(Input records)

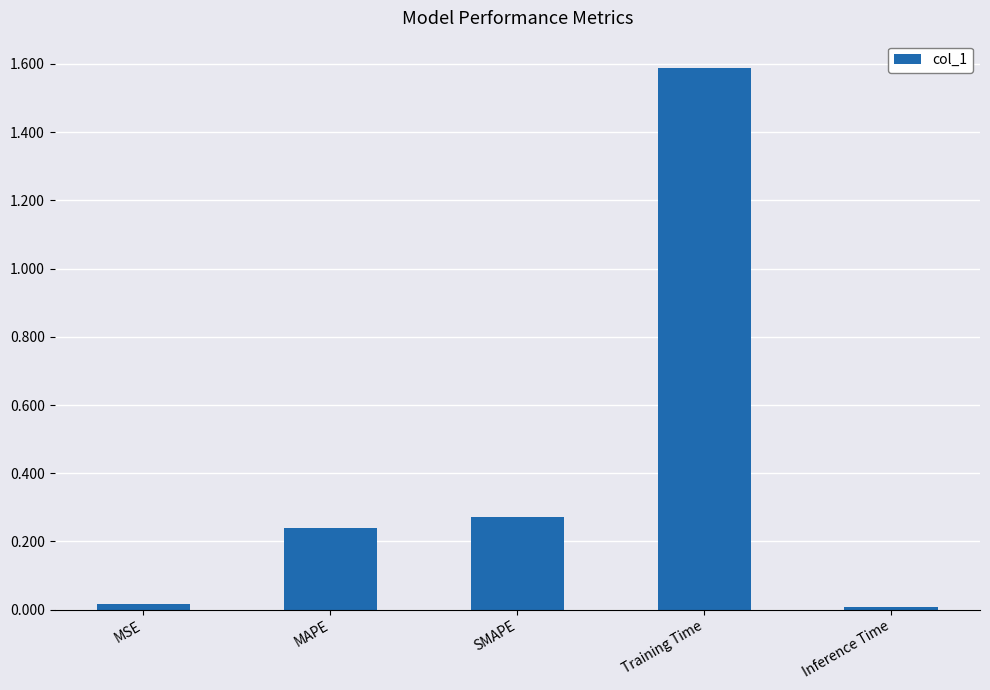

Does the chart contain stacked bars?

No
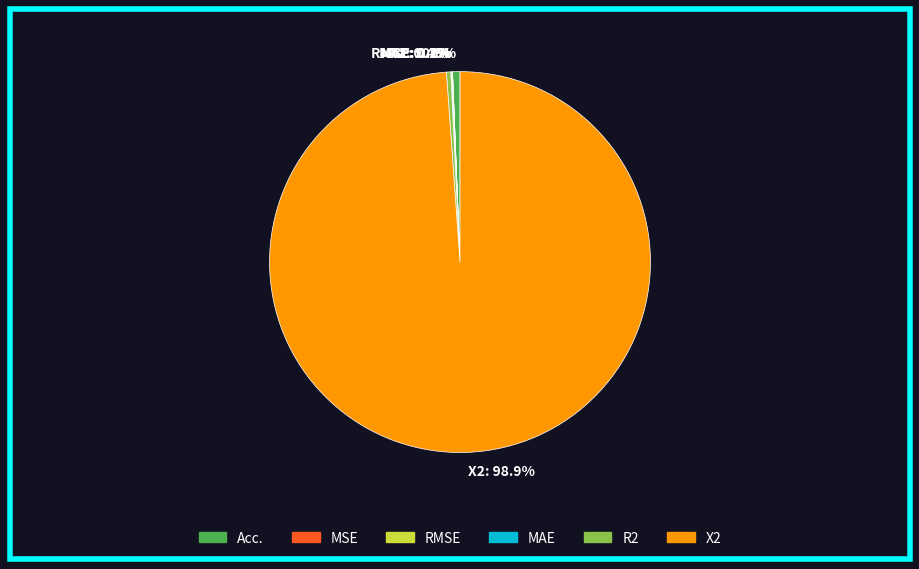

Is there any slice that represents more than half of the pie?

Yes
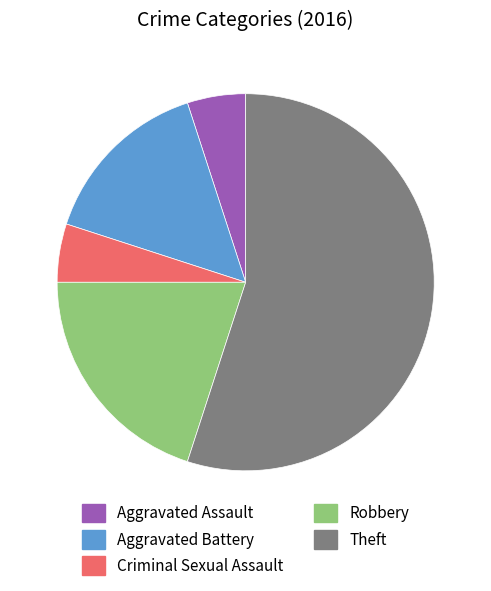

How many segments does this pie chart have?

5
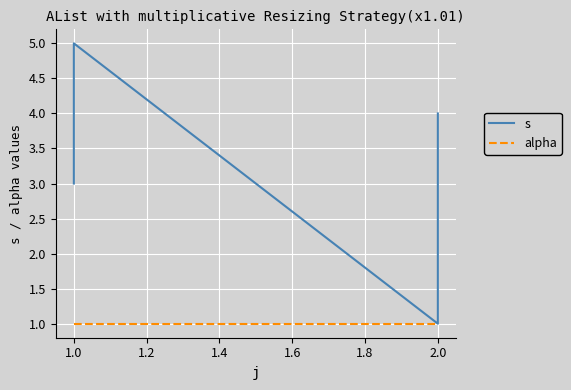

What is the highest value of the s series?

5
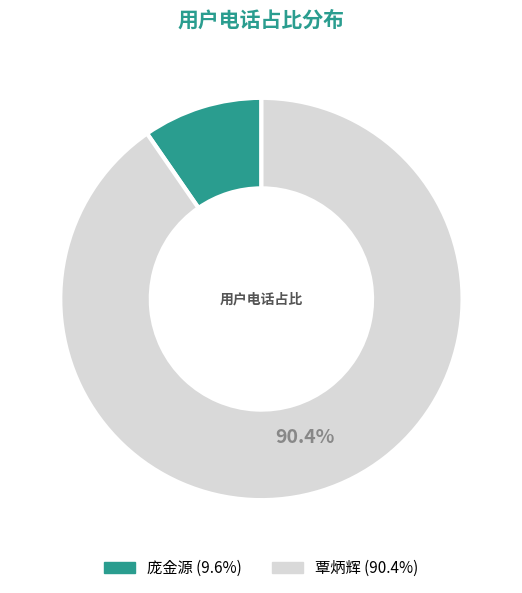

To the nearest percent, what portion does 覃炳辉 represent?

90%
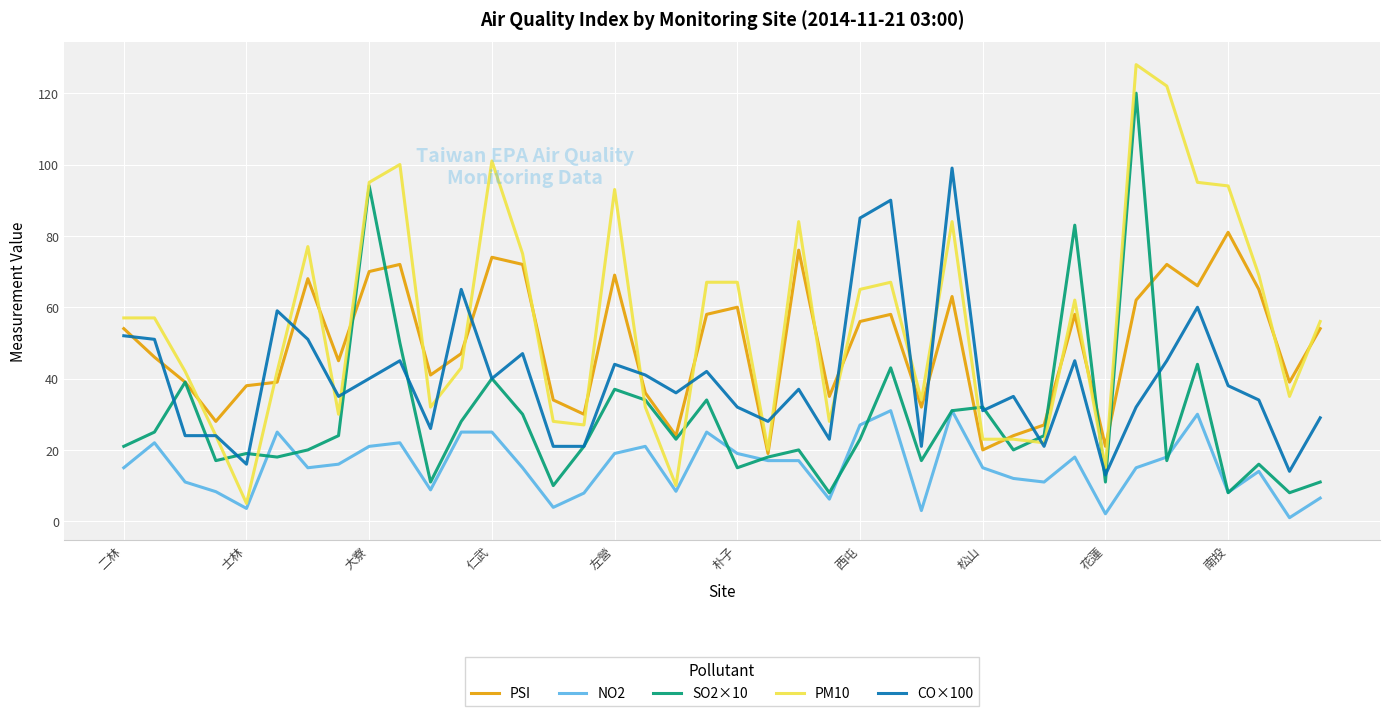

At how many categories does at least one series exceed 64?

19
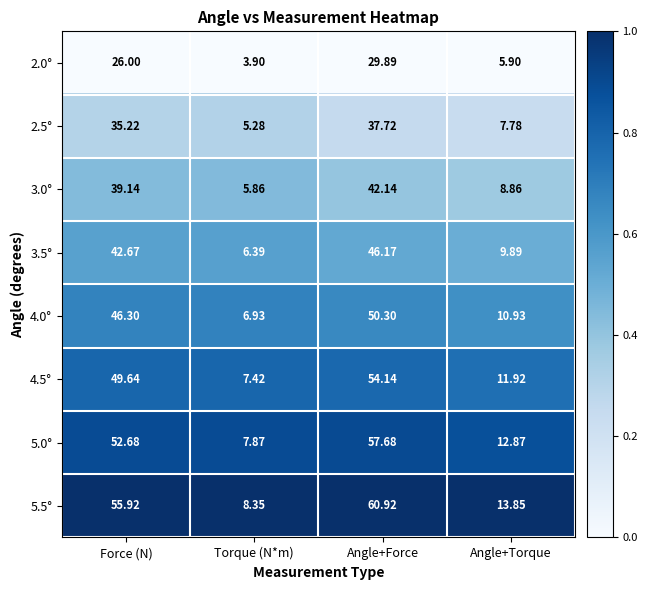

Rank the categories by 3.0° value from highest to lowest.

Angle+Force, Force (N), Angle+Torque, Torque (N*m)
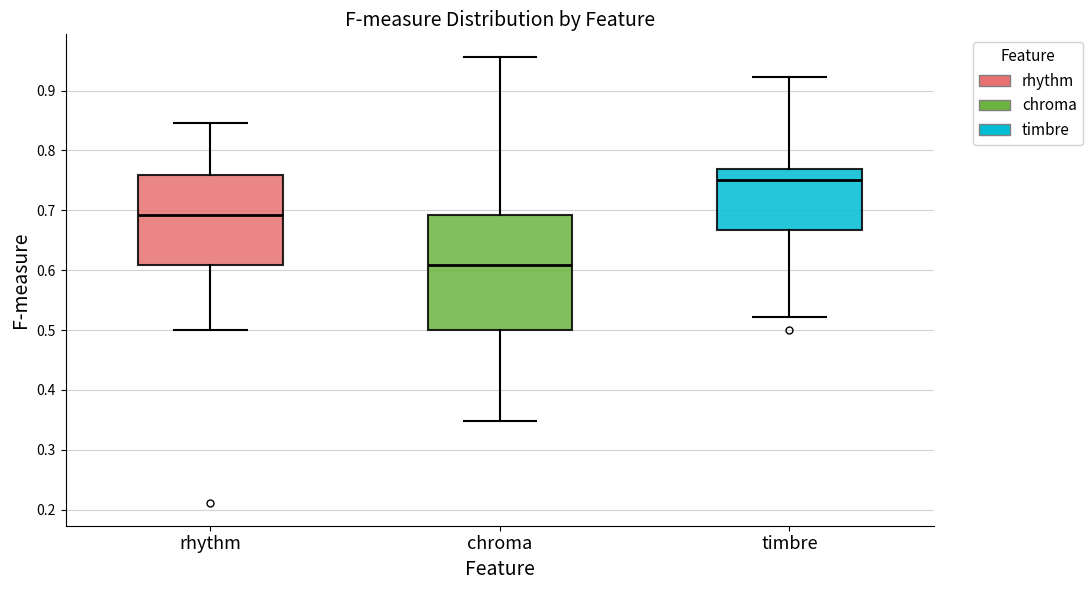

Where does the upper whisker of the box for timbre end on the y-axis? The values are not printed on the chart, so give them approximately, as read against the axis.

0.92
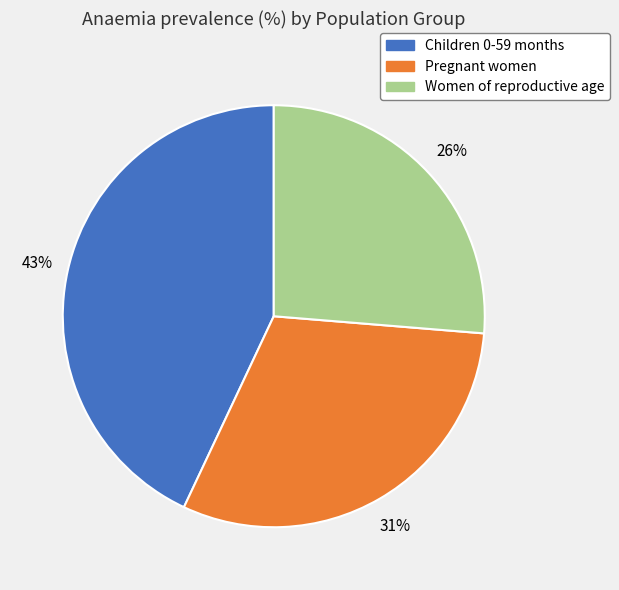

Between Pregnant women and Children 0-59 months, which is larger?

Children 0-59 months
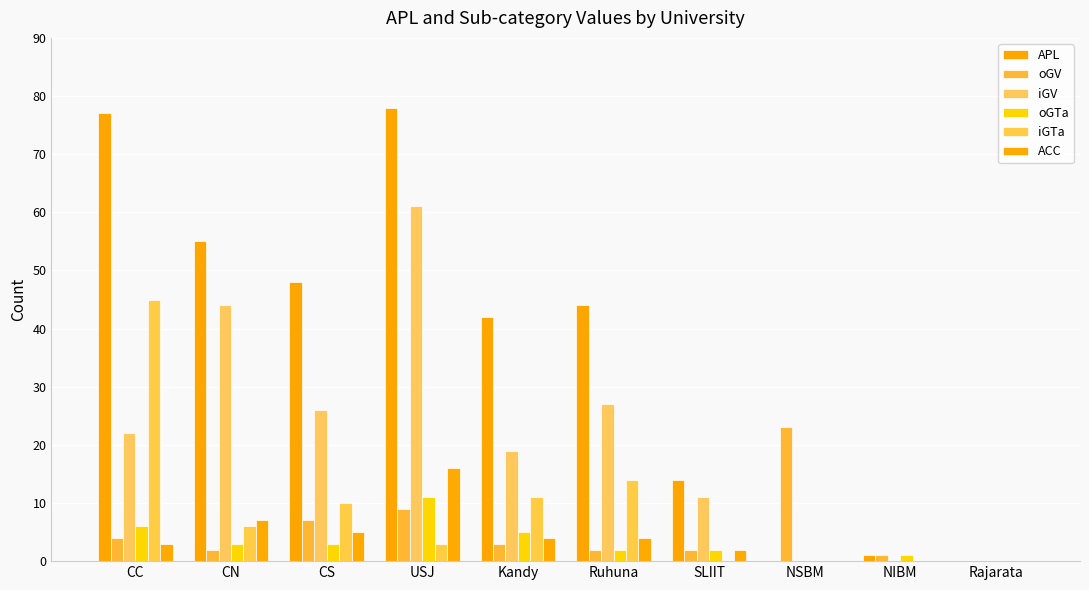

What is the sum of all APL values?

359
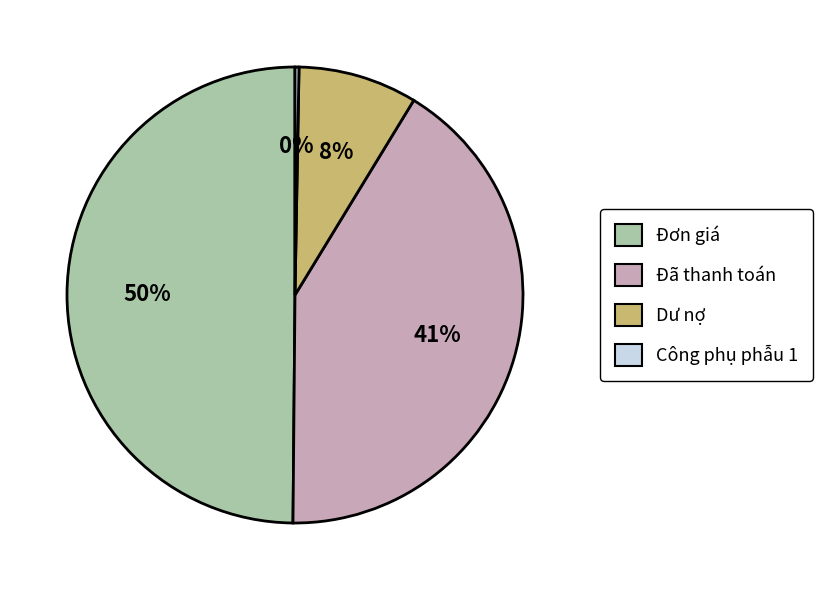

Rank the categories by value from lowest to highest.

Công phụ phẫu 1, Dư nợ, Đã thanh toán, Đơn giá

(End Input records)

**Assigned task:**
Reproduce verbatim the lines from the one containing "Rank the categories by 3.0°" through the end of the records, inclusive, leaving out the pictures.

**Exercise result:**
Rank the categories by 3.0° value from highest to lowest.

Angle+Force, Force (N), Angle+Torque, Torque (N*m)

Where does the upper whisker of the box for timbre end on the y-axis? The values are not printed on the chart, so give them approximately, as read against the axis.

0.92

Between Pregnant women and Children 0-59 months, which is larger?

Children 0-59 months

What is the sum of all APL values?

359

Rank the categories by value from lowest to highest.

Công phụ phẫu 1, Dư nợ, Đã thanh toán, Đơn giá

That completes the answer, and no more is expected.